The methodology to be applied to attorney fee awards under the FDCPA is the same that is used for claims under 42 U.S.C. § 1988. See, e.g., Calkins v. Grossinger City Autocorp, Inc., 2003 WL 297516, at *1 (N.D.Ill. Feb.12, 2003)(citing Zagorski 128 F.3d at 1166)(applying the § 1988 methodology to attorney’s fees under the FDCPA). The starting point for determining a reasonable fee is the lodestar, that is, the number of hours reason *947 ably expended on the litigation multiplied by the attorney’s reasonable hourly rate. Riter v. Moss & Bloomberg, Ltd., 2000 WL 1433867, at *2 (N.D.Ill. Sept.26, 2000)((citing Hensley v.

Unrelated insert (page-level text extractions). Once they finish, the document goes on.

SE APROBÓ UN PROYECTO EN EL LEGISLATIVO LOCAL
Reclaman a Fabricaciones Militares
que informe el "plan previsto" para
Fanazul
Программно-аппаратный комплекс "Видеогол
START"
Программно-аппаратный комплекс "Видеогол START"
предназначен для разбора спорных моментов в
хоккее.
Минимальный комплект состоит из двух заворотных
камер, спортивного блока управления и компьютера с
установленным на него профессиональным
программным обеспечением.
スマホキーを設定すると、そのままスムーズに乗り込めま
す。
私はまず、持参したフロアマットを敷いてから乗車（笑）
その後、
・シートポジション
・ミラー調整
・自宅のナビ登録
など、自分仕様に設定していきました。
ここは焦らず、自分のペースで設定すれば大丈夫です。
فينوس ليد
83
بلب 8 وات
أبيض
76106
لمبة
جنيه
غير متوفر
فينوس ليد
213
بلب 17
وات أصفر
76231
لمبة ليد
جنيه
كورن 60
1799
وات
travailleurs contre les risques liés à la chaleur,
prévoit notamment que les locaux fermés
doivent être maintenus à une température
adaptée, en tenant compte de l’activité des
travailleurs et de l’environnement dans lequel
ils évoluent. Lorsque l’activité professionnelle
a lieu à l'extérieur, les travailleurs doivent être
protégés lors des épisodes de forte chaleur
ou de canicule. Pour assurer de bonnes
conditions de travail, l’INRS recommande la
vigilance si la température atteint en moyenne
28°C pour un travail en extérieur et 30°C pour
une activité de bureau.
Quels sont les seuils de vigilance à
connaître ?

Eckerhart, 461 U.S. 424, 433, 103 S.Ct. 1933, 76 L.Ed.2d 40)(1983)).

In determining the reasonableness of the hours expended, the court considers several factors, including the time and labor required, the novelty and difficulty of the issues, the legal skill required, the reputation of the attorneys, the time burdens imposed by the client or the circumstances, and awards in similar cases. Id. (citing Hensley, 461 U.S. at 430 n. 3, 103 S.Ct.